Creo que mis primeros choques culturales fueron relativos a eso. La hermana de un amigo teutón estaba embarazada y no le iba a contar a nadie hasta pasados los tres meses. Yo no lo podía entender. Primero no entendía cómo se podía aguantar y luego no lograba entrar en mi cabeza cuál era la razón de tanto silencio.
Otra imagen que tengo es hacer aquí uno de mis primeros curriculums y poner que era soltera. “¿Y eso qué tiene que ver?”, me preguntó un amigo español. No se me había ocurrido que no había que ponerlo, que no sumaba ni restaba nada a mis capacidades. Tenía clavada una entrevista laboral en EMI Chile en que el señor de Recursos Humanos me interrogó buena parte de la entrevista de por qué no tenía novio y si quería casarme y luego tener familia. Y otra igualita para hacer ¡la práctica! en El Mercurio.
Los años fueron pasando conmigo en Europa y cada vez que iba a Chile comenzaba a sentirme más incómoda por las preguntas que en mi día a día no tenía que contestar nunca. También empezó a chocarme el tratamiento de la prensa; sin cubrir la cara de los niños o esconder sus nombres. O la cobertura sobre juicios en proceso, condenando a la gente anticipadamente tan sólo por exponer todos sus datos.
En las campañas políticas en Chile se saca a toda la familia, amigos y conocidos. En España, al político y como mucho a la esposa. En Portugal, los candidatos no comparten ni siquiera la sonrisa.
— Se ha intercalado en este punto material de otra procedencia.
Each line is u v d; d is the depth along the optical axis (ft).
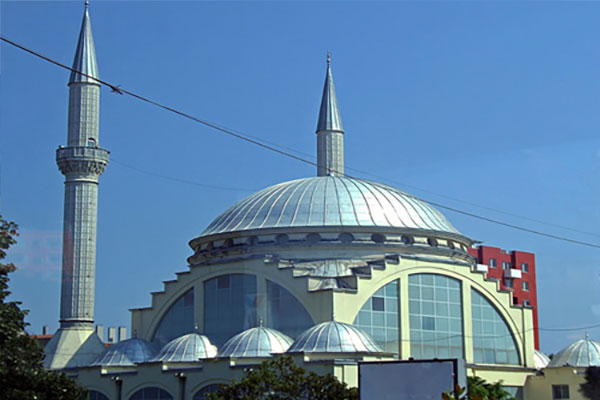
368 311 293.64
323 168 389.80
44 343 384.47
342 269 306.55
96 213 339.36
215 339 309.83
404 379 156.04
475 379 261.65
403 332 298.35
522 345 327.47
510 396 291.17
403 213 328.49
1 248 188.03
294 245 314.14
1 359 177.27
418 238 323.98
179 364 285.43
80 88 345.10
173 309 324.19
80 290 331.77
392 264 301.02
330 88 401.49
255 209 332.80
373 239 318.04
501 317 325.42
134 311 331.57
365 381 158.92
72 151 336.70
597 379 137.18
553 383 320.91
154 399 286.25
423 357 302.04
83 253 334.03
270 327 297.94
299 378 227.81
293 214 322.96
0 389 176.04
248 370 266.16
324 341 265.34
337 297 286.46
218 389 273.54
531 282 572.51
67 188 338.75
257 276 304.50
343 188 334.03
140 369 290.56
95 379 299.99
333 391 227.81
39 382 180.55
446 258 325.62
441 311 309.83
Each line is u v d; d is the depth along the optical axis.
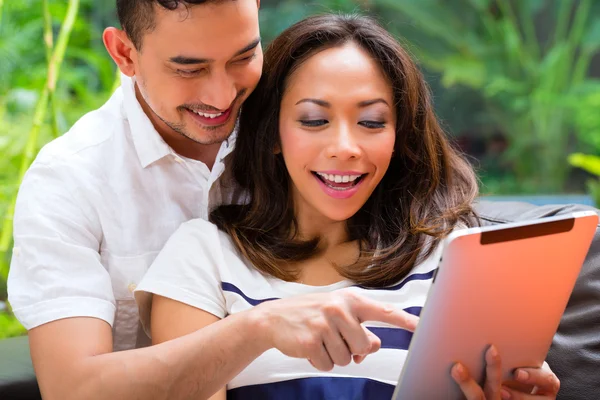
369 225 1.62
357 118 1.47
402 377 1.16
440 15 6.01
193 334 1.27
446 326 1.13
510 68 6.07
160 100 1.48
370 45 1.50
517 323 1.21
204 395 1.28
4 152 2.74
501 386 1.28
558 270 1.19
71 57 4.05
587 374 1.57
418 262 1.55
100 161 1.61
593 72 6.58
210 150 1.71
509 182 6.23
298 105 1.48
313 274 1.56
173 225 1.67
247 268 1.54
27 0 3.60
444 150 1.64
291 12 5.89
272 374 1.45
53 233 1.50
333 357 1.15
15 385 1.53
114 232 1.60
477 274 1.11
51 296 1.45
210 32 1.37
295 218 1.60
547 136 6.08
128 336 1.66
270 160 1.58
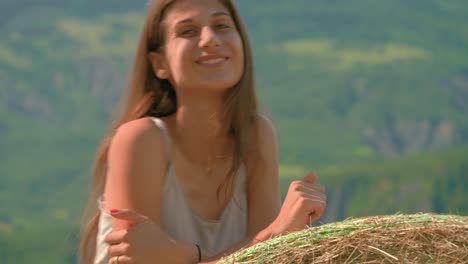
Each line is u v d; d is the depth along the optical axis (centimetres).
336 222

En España todos hablan en la calle de que si han follado o no, o que si les gusta tal o cual postura sexual con total despapajo. En Cataluña, enumeran a viva voz cuántas veces han cagado y el tamaño. En Chile, ninguno de esos temas se dan con tanta soltura Se ponen límites. Pero si uno conoce a alguien probablemente en 20 minutos te contará el drama de su vida. En Barcelona, después de 48 reuniones quizás te tira una sinópsis censurada.
Aún así, en las conversaciones que uno oye al pasar tanto chilenas como ibéricas, siempre se está hablando de alguna persona. En Austria, Alemania o Inglaterra, rara vez.